The historian’s fallacy

Historians’ Fallacies has a bunch of good examples of hindsight bias in writing history. Writing history, we often make events seem really significant if they turned out to play an important role in the course of history, but often those events went largely unnoticed at the time. Art historian Bernard Berenson summed up this fallacious way of thinking nicely: “Significant events are those events that have contributed to making us what we are today.”

For example, even though historians often describe the buildup to WWI as a series of “mounting tensions” and “escalating crises,” the war was actually much more of a surprise than we think. As Nicholas Nassim Taleb describes in The Black Swan, historian Niall Ferguson demonstrated this cleverly by examining the prices of imperial bonds — imperial bond prices normally decline if investors anticipate a war, because wars cause deficits, but they show no such decline in the months before WWI.

You can also see the historian’s fallacy sometimes in the way historians write about a historical figure’s behavior and motivations as if he knew the role he played in history. (For example, writing about John Adams as if he thought of himself as a Founding Father, and interpreting his speeches and letters as if he knew how the Republic would develop.) But I kind of like the way some historians have found to compensate: the “fog-of-war” technique, in which they give their readers only as much information about the unfolding situation as the historical figure himself knew at that time.

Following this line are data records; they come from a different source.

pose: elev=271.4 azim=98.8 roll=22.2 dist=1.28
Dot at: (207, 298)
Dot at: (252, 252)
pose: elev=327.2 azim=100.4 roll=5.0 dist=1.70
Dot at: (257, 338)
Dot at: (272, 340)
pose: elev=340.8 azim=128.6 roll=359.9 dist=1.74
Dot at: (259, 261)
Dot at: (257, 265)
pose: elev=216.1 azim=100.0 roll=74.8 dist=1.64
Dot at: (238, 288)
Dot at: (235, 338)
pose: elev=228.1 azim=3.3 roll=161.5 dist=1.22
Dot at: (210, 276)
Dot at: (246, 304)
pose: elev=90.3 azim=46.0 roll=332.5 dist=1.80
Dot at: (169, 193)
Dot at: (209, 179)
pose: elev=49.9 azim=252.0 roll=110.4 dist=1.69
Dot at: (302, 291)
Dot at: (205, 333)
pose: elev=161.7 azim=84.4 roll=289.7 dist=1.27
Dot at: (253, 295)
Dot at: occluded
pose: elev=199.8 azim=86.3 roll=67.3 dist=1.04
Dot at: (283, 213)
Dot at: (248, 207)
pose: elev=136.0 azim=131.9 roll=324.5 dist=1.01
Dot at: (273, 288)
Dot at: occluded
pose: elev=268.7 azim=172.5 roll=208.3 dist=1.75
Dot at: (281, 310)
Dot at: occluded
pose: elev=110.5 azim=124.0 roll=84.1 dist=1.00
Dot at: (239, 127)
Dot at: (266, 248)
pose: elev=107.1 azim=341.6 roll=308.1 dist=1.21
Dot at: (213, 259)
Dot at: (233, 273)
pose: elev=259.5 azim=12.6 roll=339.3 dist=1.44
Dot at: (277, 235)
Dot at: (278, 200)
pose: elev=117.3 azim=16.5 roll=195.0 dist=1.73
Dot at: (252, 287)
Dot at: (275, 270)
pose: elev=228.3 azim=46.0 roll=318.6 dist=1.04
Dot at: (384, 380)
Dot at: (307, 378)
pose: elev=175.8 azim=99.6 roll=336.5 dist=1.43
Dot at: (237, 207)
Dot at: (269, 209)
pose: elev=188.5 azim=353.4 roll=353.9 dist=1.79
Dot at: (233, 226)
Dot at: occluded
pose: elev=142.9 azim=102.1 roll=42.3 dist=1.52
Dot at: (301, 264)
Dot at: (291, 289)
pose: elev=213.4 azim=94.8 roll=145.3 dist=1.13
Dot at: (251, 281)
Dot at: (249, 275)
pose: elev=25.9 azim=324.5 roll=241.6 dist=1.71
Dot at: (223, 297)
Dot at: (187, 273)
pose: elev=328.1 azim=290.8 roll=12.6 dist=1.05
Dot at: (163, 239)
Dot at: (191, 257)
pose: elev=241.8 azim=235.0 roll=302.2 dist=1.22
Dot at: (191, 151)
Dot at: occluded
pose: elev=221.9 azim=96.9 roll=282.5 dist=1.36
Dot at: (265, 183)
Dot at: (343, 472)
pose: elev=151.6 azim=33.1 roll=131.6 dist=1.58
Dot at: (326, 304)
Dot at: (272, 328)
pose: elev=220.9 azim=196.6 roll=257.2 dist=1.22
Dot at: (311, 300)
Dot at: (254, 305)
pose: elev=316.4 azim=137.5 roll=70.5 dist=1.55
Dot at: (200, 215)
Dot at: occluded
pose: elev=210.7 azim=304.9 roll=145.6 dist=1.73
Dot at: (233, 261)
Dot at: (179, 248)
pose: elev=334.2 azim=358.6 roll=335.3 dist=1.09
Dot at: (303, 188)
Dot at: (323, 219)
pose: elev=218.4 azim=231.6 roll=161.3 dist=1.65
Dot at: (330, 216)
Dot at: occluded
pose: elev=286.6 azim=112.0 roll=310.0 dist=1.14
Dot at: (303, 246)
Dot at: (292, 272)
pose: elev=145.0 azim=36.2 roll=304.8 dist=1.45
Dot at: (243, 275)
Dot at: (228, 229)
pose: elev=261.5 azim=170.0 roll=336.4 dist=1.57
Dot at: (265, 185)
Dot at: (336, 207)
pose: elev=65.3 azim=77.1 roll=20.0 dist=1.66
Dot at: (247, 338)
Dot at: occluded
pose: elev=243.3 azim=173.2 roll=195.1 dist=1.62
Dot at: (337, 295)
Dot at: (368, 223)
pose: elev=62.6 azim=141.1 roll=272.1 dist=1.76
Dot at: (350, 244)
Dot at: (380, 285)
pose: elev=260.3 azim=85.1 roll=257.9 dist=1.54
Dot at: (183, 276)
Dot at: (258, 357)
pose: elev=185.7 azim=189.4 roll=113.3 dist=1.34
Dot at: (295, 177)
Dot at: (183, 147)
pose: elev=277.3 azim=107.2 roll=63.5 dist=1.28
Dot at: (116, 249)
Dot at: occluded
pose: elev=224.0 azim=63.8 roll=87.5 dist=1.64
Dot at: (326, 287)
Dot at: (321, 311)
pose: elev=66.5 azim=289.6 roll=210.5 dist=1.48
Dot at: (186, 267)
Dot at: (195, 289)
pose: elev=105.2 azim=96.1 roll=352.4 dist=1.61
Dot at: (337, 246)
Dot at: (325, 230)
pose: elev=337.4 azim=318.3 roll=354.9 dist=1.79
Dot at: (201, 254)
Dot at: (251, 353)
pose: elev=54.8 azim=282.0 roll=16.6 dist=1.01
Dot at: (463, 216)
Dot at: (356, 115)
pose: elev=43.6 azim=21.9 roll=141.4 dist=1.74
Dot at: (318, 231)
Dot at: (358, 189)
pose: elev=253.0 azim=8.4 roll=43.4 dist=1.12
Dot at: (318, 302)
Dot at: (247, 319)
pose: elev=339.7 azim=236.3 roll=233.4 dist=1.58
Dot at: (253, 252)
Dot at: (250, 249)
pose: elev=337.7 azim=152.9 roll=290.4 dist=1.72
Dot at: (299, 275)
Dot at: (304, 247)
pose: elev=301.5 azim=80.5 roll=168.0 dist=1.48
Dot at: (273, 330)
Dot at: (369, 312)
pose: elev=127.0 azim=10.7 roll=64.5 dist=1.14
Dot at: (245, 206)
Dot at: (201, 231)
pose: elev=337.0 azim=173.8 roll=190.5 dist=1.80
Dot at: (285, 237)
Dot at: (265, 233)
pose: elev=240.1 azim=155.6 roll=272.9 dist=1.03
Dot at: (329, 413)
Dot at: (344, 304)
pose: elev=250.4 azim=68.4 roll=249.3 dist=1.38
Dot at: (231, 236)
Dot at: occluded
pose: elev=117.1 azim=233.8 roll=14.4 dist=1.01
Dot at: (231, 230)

One Response to The historian’s fallacy

  1. Jacob Vohs says:

    I find historians and researchers at their most interesting when they’re able to point out the coincidences’ of events and how initially unrelated events and persons often end up making a substantial impact on society. And I’d assume that the desire for a compelling thread of narrative, or simply wanting to write a well reviewed or popular book, likely has a significant impact on how the events of history get interpreted or presented for general consumption.